The first thing I would do is to incinerate the garbage. What this does is it burns away any organic matter and carbon that might affect your chemistry. In mining circuits, carbon is called a preg robber, it locks in gold in the carbon. So incineration until any coal left is turned into ash.
After that you could probably select between a couple of roads. Which one that is best for you depends on your proficiency, what the major contaminants are and what chemicals and equipment you got available.
If I had a good supply of nitric acid I would then go on and dissolve the copper, which would leave the gold as tiny dust particles, probably looking as black ink if you could get enough of it and fine enough that it could pass through most filters. Patience and decanting could rid you of most of the copper. Then put everything metallic left into solution with aqua regia... or just adding HCl, the remaining nitrates will be enough to dissolve the little gold that is left.
Filter out any sand, then precipitate the gold from the solution.
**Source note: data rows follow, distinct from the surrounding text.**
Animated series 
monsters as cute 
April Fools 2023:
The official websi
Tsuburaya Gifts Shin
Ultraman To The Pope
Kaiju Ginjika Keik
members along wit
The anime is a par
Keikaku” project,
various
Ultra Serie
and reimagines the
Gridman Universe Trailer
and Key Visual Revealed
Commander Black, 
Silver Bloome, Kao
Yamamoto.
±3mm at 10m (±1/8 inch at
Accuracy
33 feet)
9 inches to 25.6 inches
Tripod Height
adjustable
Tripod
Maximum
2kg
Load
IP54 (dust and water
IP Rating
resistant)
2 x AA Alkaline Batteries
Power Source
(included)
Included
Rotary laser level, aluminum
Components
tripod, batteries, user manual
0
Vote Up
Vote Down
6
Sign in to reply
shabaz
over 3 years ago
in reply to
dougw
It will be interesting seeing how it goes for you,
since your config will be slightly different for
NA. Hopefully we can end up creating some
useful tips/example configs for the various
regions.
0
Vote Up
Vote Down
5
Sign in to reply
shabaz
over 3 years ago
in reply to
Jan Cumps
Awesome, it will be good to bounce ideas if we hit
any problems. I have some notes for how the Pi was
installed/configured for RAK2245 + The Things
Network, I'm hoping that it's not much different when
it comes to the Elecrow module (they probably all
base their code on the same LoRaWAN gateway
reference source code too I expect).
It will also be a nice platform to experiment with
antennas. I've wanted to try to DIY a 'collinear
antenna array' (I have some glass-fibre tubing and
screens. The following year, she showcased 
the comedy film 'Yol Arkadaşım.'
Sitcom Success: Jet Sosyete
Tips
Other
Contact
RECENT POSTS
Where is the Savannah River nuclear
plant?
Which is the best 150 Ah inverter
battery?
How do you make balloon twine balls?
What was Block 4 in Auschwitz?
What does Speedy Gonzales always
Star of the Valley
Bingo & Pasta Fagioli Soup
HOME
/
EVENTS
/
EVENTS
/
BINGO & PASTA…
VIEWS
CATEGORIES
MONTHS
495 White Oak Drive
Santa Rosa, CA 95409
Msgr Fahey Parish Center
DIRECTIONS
If HCl is the only acid I could get then I would start with boiling the incinerated material in HCl and wash it off. This will remove some contamination from the incinerated soil and dirt. Then HCl + time or a tiny bit of hydrogen peroxide to start a copper chloride leach. With or without a bubbler the copper chloride and acid will turn all the copper into copper chloride, leaving the same black gold dirt with the sand. After the copper is dissolved, decanting and washing with HCl will remove the dissolved copper. Then HCl + hydrogen peroxide or chlorine (bleach) will dissolve the gold.
Filter out any sand, then precipitate the gold from the solution.
Any liquids pored off should be tested for gold with stannous of course.
Well, this is the general way I would tackle this problem if I really wanted to chase a couple of dollars worth of gold just for the challenge. And as always, there are more details in each step that I didn't mentioned, but this post is long enough as it is.